Configure Carbon Black
VMware Carbon Black combines next-gen antivirus with endpoint detection and response (EDR) to create a holistic endpoint protection solution against cyberattacks. This comprehensive technology is available to businesses through its VMware Carbon Black Cloud Endpoint Standard product. The platform allows businesses to manage any number of endpoints through a single interface and software agent, providing endpoint security at scale.
Prerequisites
- Carbon Black account login credentials.
- Carbon Black Cloud API access.
Generate Authentication Secret Keys
Create an Access Level
- Navigate to https://defense.conferdeploy.net/ and log in to the Carbon Black Cloud portal.
- In the left-hand panel, expand the Settings header, and then click API Access.
- Click the Access Levels tab.
- Click the Add Access Level button.
- Enter a unique Name and Description for this access level.
- Check the box in the Read column for the Alerts - General Information - org.alerts row.
- Click Save.
The access level is added to the list.
Generate an API Key
After creating the Access Level, while still on the API Access page:
- Click the API Keys tab.
- Click the Add API Key button.
- Enter a unique Name for the API key and, optionally, a Description.
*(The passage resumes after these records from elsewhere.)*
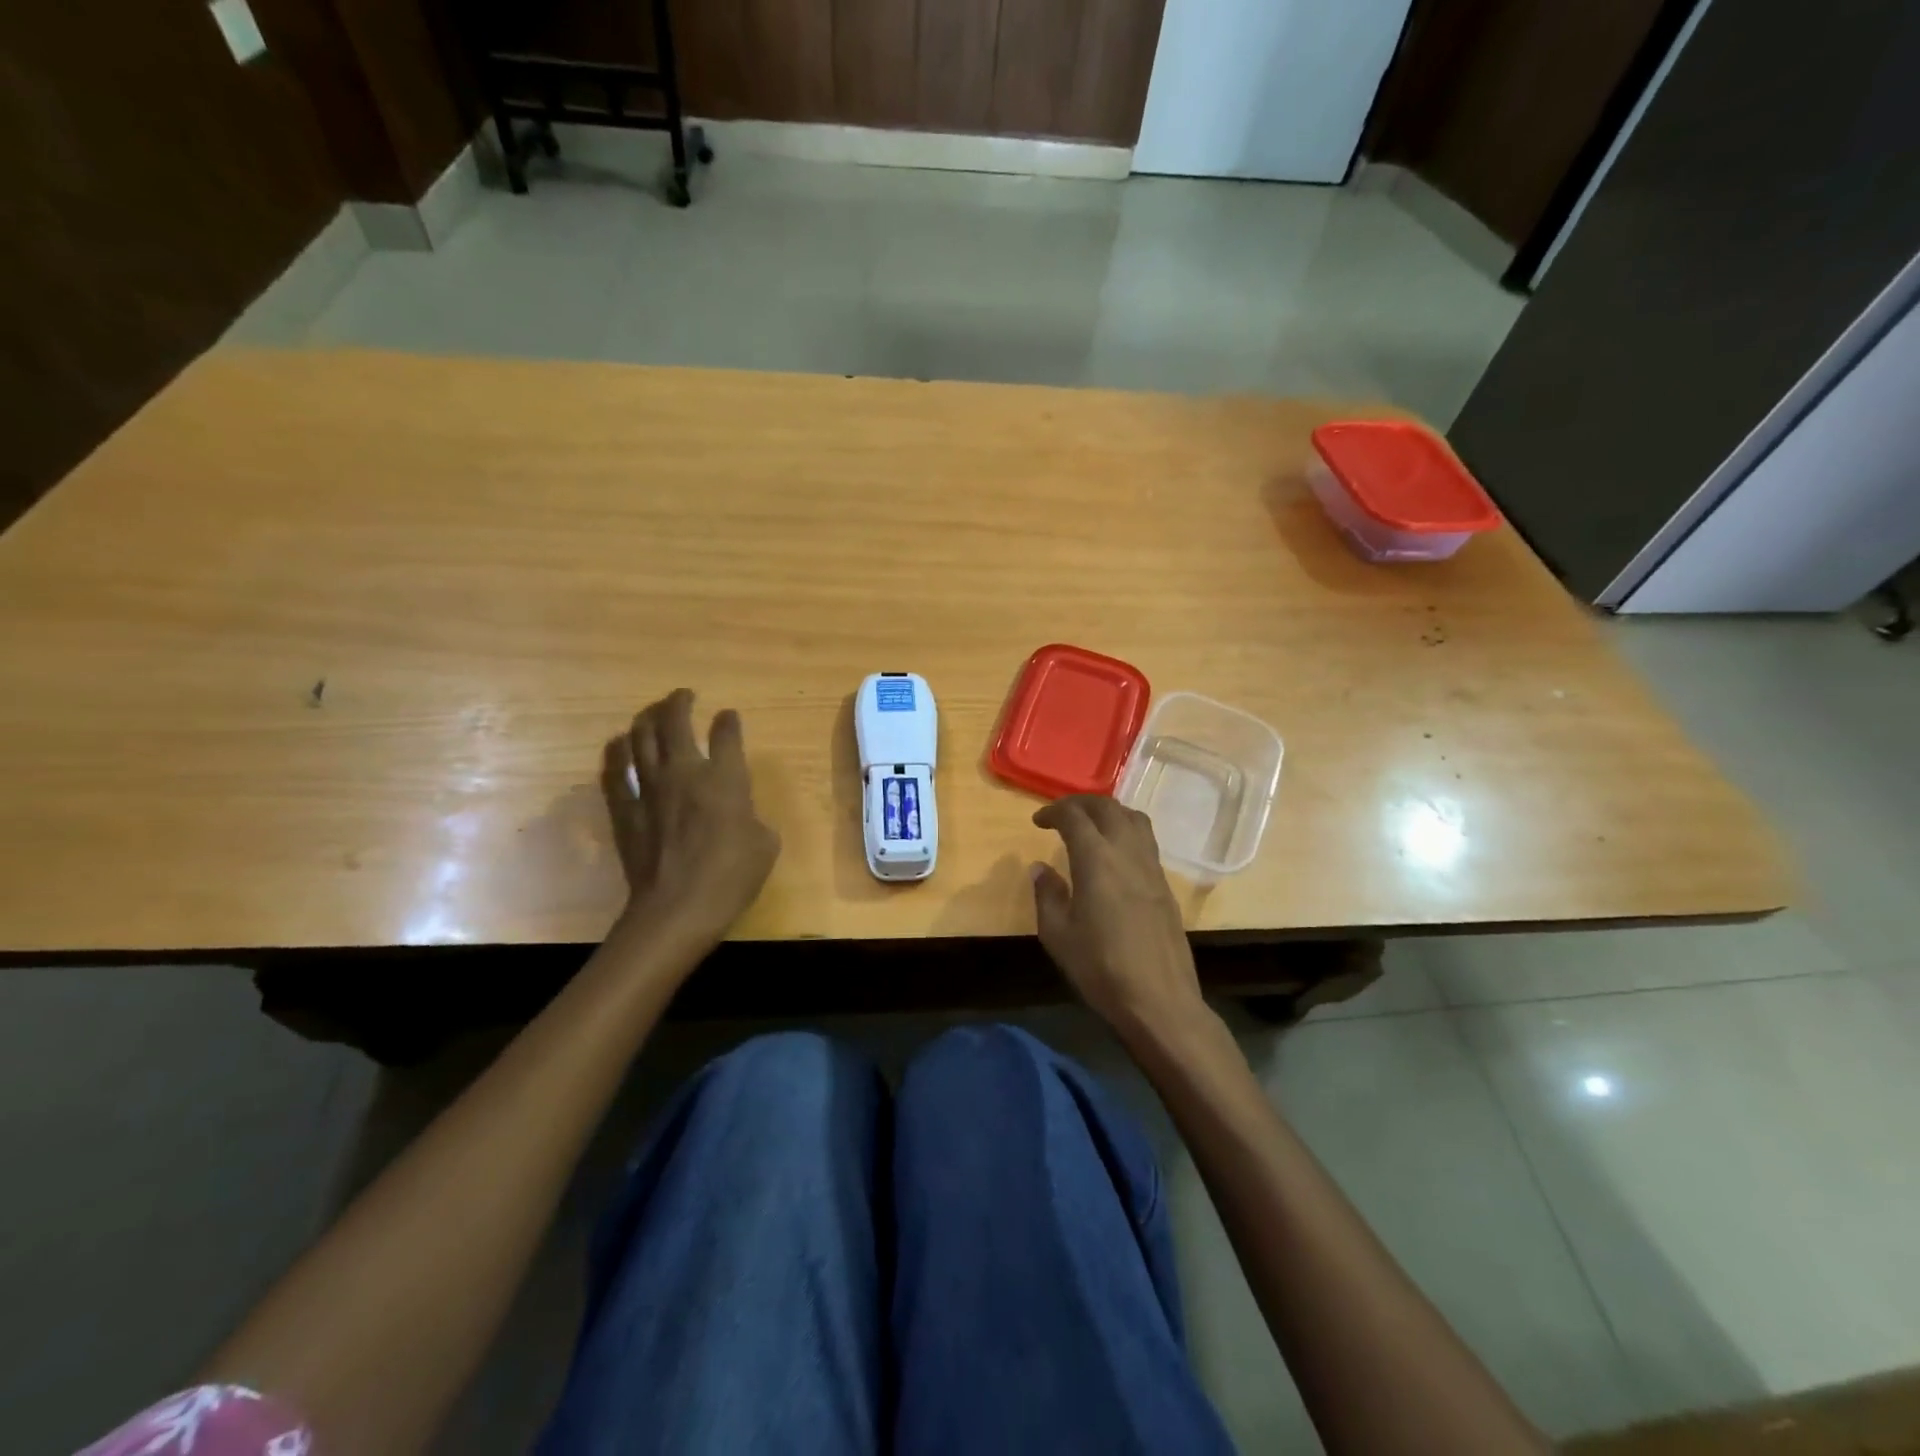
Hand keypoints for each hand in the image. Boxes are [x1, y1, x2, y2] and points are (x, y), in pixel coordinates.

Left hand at [600, 689, 780, 945]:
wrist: (678, 908)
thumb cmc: (732, 877)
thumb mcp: (765, 844)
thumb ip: (752, 815)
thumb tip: (739, 810)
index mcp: (725, 779)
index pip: (726, 734)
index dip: (729, 721)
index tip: (728, 716)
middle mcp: (684, 772)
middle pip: (675, 722)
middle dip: (680, 702)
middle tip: (683, 695)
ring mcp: (649, 788)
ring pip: (641, 737)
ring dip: (647, 718)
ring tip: (652, 713)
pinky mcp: (625, 809)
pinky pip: (614, 771)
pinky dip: (617, 752)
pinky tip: (619, 745)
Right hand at [1031, 796, 1208, 1041]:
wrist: (1159, 1000)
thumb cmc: (1101, 968)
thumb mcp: (1058, 935)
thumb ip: (1047, 895)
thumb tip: (1041, 868)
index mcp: (1097, 860)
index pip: (1075, 816)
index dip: (1054, 812)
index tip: (1038, 822)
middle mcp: (1127, 853)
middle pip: (1108, 807)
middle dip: (1082, 803)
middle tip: (1062, 815)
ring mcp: (1151, 867)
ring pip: (1134, 819)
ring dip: (1109, 812)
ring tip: (1091, 826)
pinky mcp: (1165, 885)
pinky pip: (1146, 841)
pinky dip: (1126, 831)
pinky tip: (1114, 855)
- Open the Access Level type drop-list and select Custom.
- Open the Custom Access Level drop-list and select the access level created above.
- Click Save.
The API key is created and the API ID and API Secret Key appear.
Copy the API ID and API Secret Key values into a text document.
These values are not accessible once the window is closed. Be sure to copy them now for later use.
- Close the API Credentials pop-up.
On the API Access window, copy the Org Key into the same text document as the API ID and API Secret Key.
The combination of the API ID, API Secret Key, and Org Key is used to configure Axon to read Alert log data from the Carbon Black Cloud Console.